Florida homeowners have been paying more in property taxes every single year while local politicians claimed they had no choice.

Now someone finally checked their math.

Florida CFO Blaise Ingoglia just announced that reviews of 16 local governments found over $2.1 billion in excessive and wasteful spending – in a single year.

Local Governments Have Been Lying to Your Face

That's not a cumulative total.

That's one year.

Ingoglia has spent months crisscrossing Florida with his FAFO team – the Florida Agency for Fiscal Oversight – sitting local officials down in their own counties and reading their budgets back to them.

Palm Beach County topped the list at $344 million in waste.

Miami-Dade came in at $302 million.

Hillsborough hit $278 million.

St. Lucie County – where Ingoglia held Thursday's press conference – showed a general fund that exploded 76% over six years while the county's actual population grew at a fraction of that rate.

"That is not a cumulative total over five or six years," Ingoglia said. "That is just last year."

And he's not done.

By the time his office finishes the statewide review, Ingoglia says the total will hit $10 billion in excessive spending.

This Is Exactly What DeSantis Has Been Waiting For

Every time Governor DeSantis pushes to eliminate property taxes on homesteaded properties – which would make Florida the only state in the country with no income tax and no property tax on primary residences – local officials play the same card.

Fire stations will close.

The police will disappear.

Ingoglia just pulled that card off the table.

"We believe that $2.1 billion could have easily been cut without any cuts to services," he said. "They're going to say they have to cut fire and police. That is absolutely not true."

The Florida House already proved it's serious – passing a constitutional amendment along straight party lines, 80-30, to eliminate non-school property taxes on homesteaded properties.

The Senate didn't act during the regular session.

Now DeSantis and Senate leadership are pushing it through the April special session – and Ingoglia's $2.1 billion figure lands at exactly the moment they need it.

Every county commissioner who shows up to a microphone claiming they can't absorb cuts now has to explain why their budget grew 50%, 70%, or in Flagler County's case – 119% – while their population barely moved.

They Treated Your Paycheck Like a Blank Check

Ingoglia's methodology is simple: take the 2019-2020 pre-pandemic budget, adjust it forward for inflation and population growth, and compare that number to what local governments actually spent.

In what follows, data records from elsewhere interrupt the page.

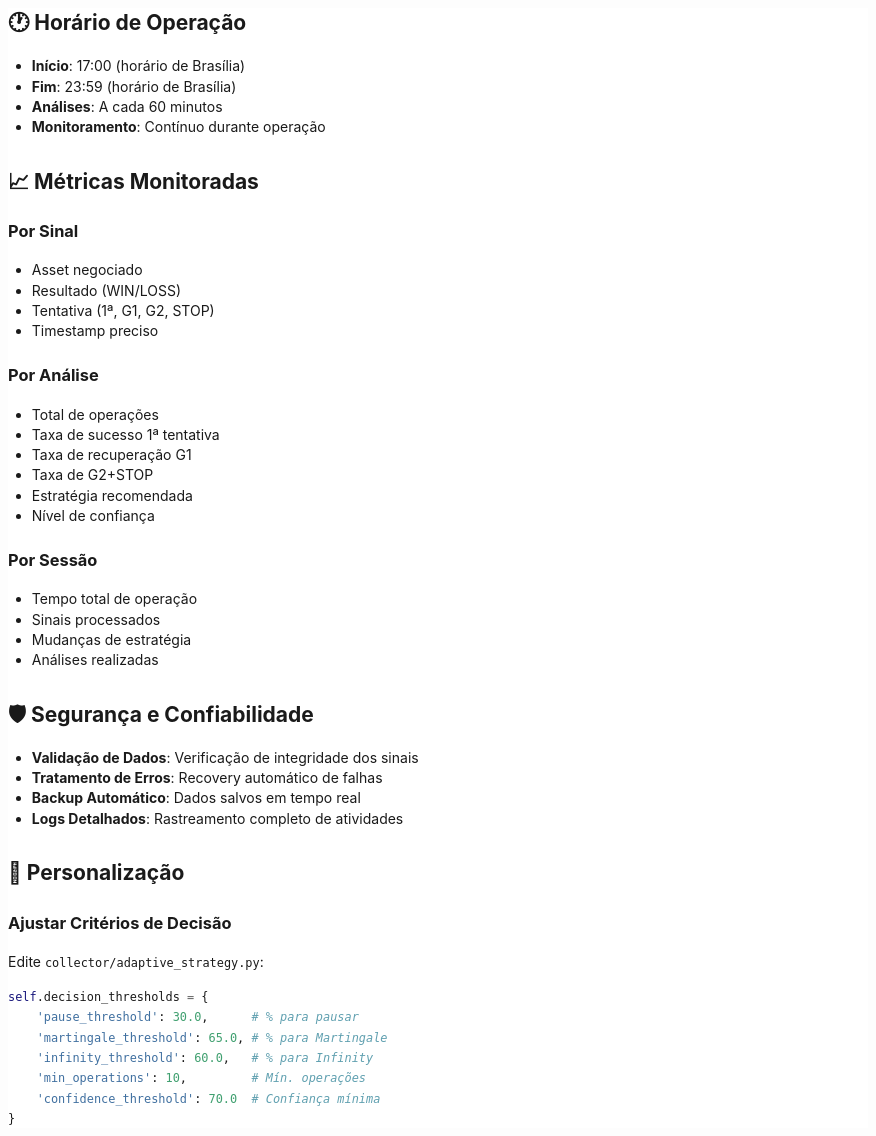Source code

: ## 🕐 Horário de Operação

- **Início**: 17:00 (horário de Brasília)
- **Fim**: 23:59 (horário de Brasília)
- **Análises**: A cada 60 minutos
- **Monitoramento**: Contínuo durante operação

## 📈 Métricas Monitoradas

### Por Sinal
- Asset negociado
- Resultado (WIN/LOSS)
- Tentativa (1ª, G1, G2, STOP)
- Timestamp preciso

### Por Análise
- Total de operações
- Taxa de sucesso 1ª tentativa
- Taxa de recuperação G1
- Taxa de G2+STOP
- Estratégia recomendada
- Nível de confiança

### Por Sessão
- Tempo total de operação
- Sinais processados
- Mudanças de estratégia
- Análises realizadas

## 🛡️ Segurança e Confiabilidade

- **Validação de Dados**: Verificação de integridade dos sinais
- **Tratamento de Erros**: Recovery automático de falhas
- **Backup Automático**: Dados salvos em tempo real
- **Logs Detalhados**: Rastreamento completo de atividades

## 🔧 Personalização

### Ajustar Critérios de Decisão
Edite `collector/adaptive_strategy.py`:
```python
self.decision_thresholds = {
    'pause_threshold': 30.0,      # % para pausar
    'martingale_threshold': 65.0, # % para Martingale
    'infinity_threshold': 60.0,   # % para Infinity
    'min_operations': 10,         # Mín. operações
    'confidence_threshold': 70.0  # Confiança mínima
}
```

Everything above that line is waste.

Miami-Dade's numbers are the clearest example of the rot.

Their general fund grew by over $843 million since 2019 – a 50% increase.

For every new resident who moved to Miami-Dade, the local government budget went up by $12,884 – or $51,535 for a family of four.

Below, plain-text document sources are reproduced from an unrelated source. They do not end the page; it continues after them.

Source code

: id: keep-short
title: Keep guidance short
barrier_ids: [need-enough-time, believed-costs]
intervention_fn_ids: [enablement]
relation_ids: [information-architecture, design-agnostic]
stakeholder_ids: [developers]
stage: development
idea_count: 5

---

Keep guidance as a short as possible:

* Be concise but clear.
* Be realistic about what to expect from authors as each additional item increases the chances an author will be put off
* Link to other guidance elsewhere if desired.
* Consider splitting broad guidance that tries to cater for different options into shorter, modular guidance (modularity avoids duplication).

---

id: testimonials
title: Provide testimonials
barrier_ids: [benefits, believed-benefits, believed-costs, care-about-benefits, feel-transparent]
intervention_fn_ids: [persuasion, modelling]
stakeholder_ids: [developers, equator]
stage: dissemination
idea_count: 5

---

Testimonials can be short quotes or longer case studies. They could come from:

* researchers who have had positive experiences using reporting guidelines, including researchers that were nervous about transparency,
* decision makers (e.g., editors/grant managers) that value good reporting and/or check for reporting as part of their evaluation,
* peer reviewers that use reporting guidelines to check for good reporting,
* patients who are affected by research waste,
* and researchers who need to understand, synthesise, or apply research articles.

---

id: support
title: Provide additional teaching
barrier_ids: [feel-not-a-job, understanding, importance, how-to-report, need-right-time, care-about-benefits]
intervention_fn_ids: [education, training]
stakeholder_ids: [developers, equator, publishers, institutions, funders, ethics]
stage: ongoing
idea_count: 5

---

That money came from your property tax bill.

Ingoglia is also pushing to make this accountability effort permanent – putting FAFO into state statute, adding whistleblower protections for government employees who report waste, and giving his office subpoena power to force local governments to produce financial records.

"Protecting taxpayers should not have an expiration date," Ingoglia said.

He's right – and Florida homeowners who have watched their bills climb year after year finally have a CFO who is treating their money like it belongs to them.

Because it does.


Sources:

  • Kennedy Owens, "2.1B in local overspending identified as Ingoglia pushes property tax cuts," Florida Politics, April 2, 2026.
  • Florida CFO Office, "Governor Ron DeSantis and CFO Blaise Ingoglia Highlight Excessive Local Government Spending," Executive Office of the Governor, October 1, 2025.
  • Florida CFO Office, "CFO Ingoglia Announces Over $302 Million in Miami-Dade County Budget as Excessive, Wasteful Spending," Florida Department of Financial Services, October 30, 2025.
  • Florida CFO Office, "CFO Ingoglia Announces Over $59 Million in Flagler County Budget as Excessive, Wasteful Spending," Florida Department of Financial Services, March 26, 2026.
  • Ron DeSantis, quoted in "DeSantis details phased approach to eliminate Florida property taxes," Fox Business, December 5, 2025.
  • "Florida House passes property tax reform amendment," WCTV Florida Capital Bureau, February 19, 2026.